O Comitê Consultivo sobre Práticas de Imunização dos Centros de Controle e Prevenção de Doenças (CDC) e a AAP recomendam que todos os bebês medicamente estáveis com peso ≥ 2.000 g recebam uma dose de HepB antes das 24 horas de idade. Também são recomendados o teste de HBsAg em todas as gestantes e a profilaxia adequada e oportuna para todos os recém-nascidos. A profilaxia inclui HepB, com ou sem HBIG, dependendo do status HBsAg da mãe e do peso da criança.
Diferimento da Profilaxia Ocular
A oftalmia neonatal é definida como uma conjuntivite que se apresenta nas primeiras quatro semanas de vida. Embora existam inúmeras etiologias potenciais, historicamente, a mais importante tem sido a Neisseria gonorrheae, devido ao potencial de cicatrização da córnea e cegueira como resultado da infecção. A taxa geral de casos de conjuntivite gonocócica em bebês <12 meses de idade nos Estados Unidos foi estimada em 0,4 casos por 100 mil nascidos vivos em 2018. Em geral, a taxa de oftalmia gonocócica neonatorum está diretamente relacionada às taxas de casos notificados de gonorreia em pessoas em idade reprodutiva, nas quais as taxas mais altas estão entre pessoas de 24 anos ou menos. Entre as gestantes infectadas, não tratadas adequadamente e cujos bebês não recebem profilaxia ocular, a transmissão da infecção ocorre em 30% a 50% dos bebês. Dos lactentes infectados, estima-se que 20% desenvolverão envolvimento da córnea e 3% serão cegos.

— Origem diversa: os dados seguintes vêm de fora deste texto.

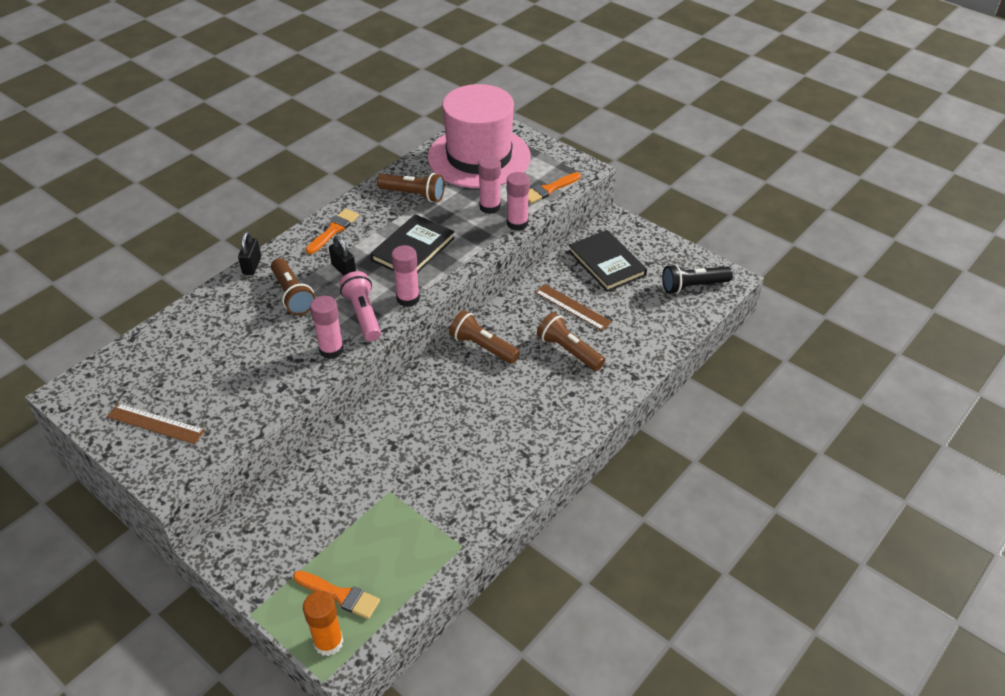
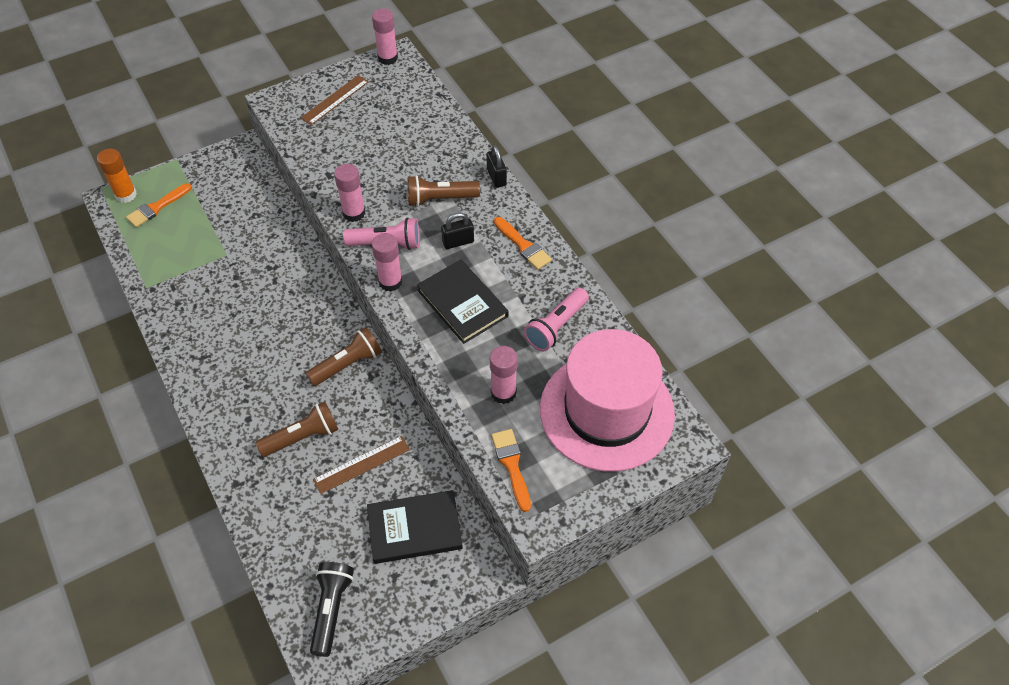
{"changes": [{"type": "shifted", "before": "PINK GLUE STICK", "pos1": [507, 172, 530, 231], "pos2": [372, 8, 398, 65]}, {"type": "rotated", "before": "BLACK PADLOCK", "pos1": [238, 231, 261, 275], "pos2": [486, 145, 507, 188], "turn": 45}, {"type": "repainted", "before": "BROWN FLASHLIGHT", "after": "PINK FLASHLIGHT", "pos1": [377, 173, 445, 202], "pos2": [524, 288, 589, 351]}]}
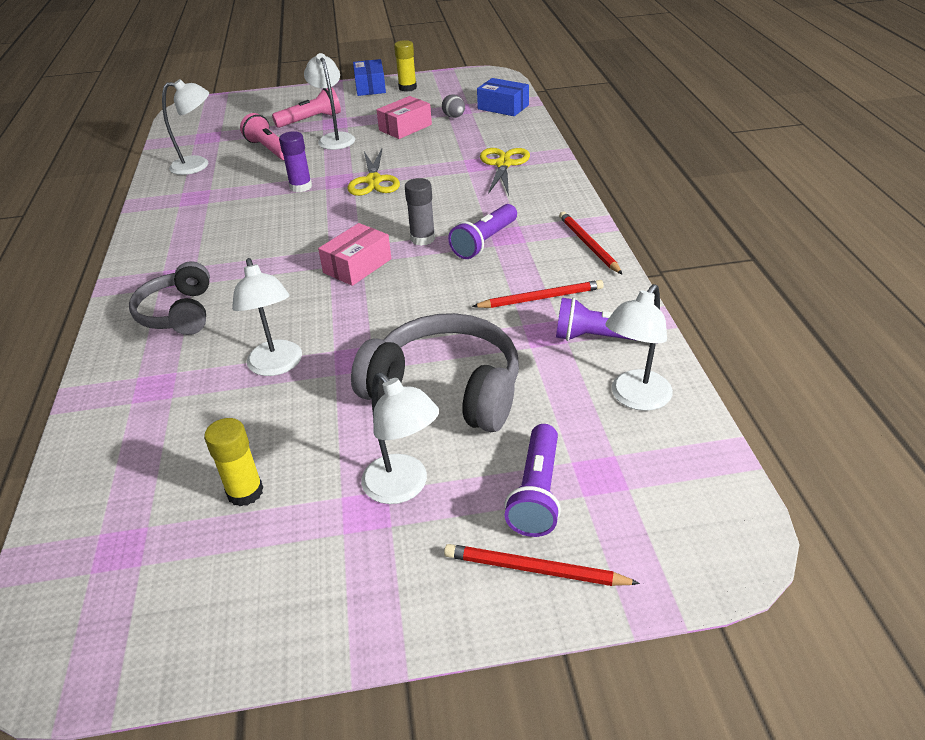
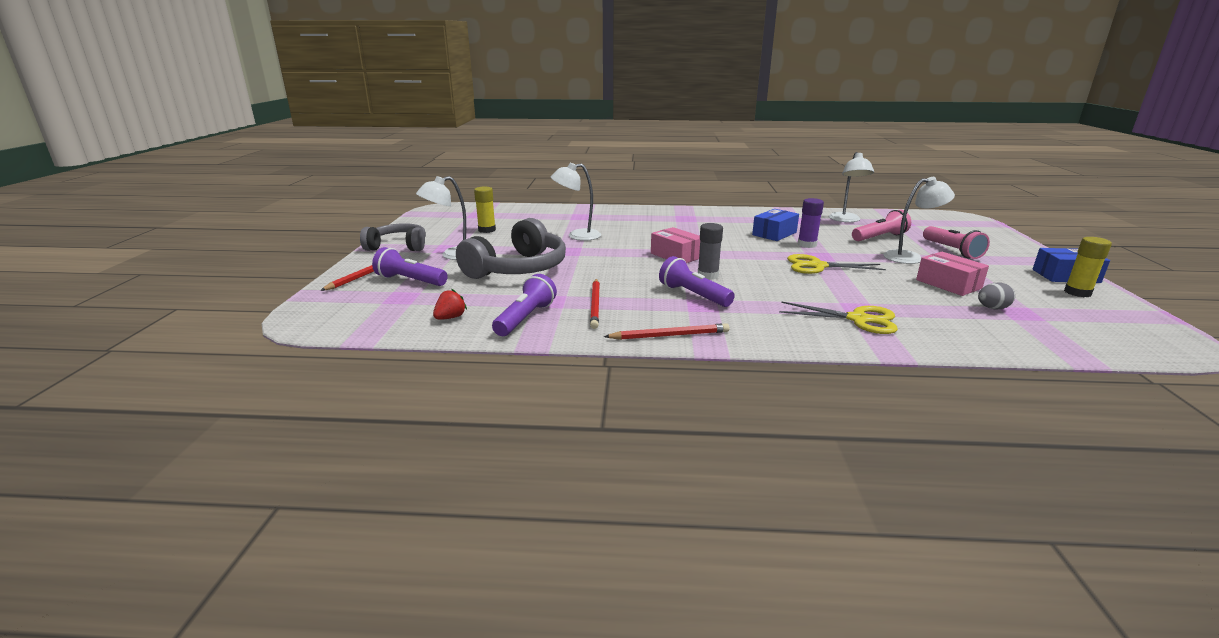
{"changes": [{"type": "shifted", "before": "GREY HEADPHONES", "pos1": [129, 261, 210, 335], "pos2": [360, 223, 426, 251]}, {"type": "swapped", "before": "WHITE LAMP", "after": "RED STRAWBERRY", "pos1": [605, 284, 673, 411], "pos2": [433, 289, 467, 320]}, {"type": "shifted", "before": "BLUE BOX", "pos1": [477, 78, 529, 116], "pos2": [752, 209, 799, 241]}]}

A profilaxia ocular com pomada de eritromicina a 0,5% é recomendada para a prevenção da oftalmia gonocócica neonatal pela AAP e pela US Preventive Services Task Force (USPSTF) com base em evidências que mostram que a administração pode prevenir a oftalmia gonocócica neonatorum e que o uso de pomada de eritromicina não é associado a qualquer dano grave. É exigido por lei na maioria dos estados nos Estados Unidos.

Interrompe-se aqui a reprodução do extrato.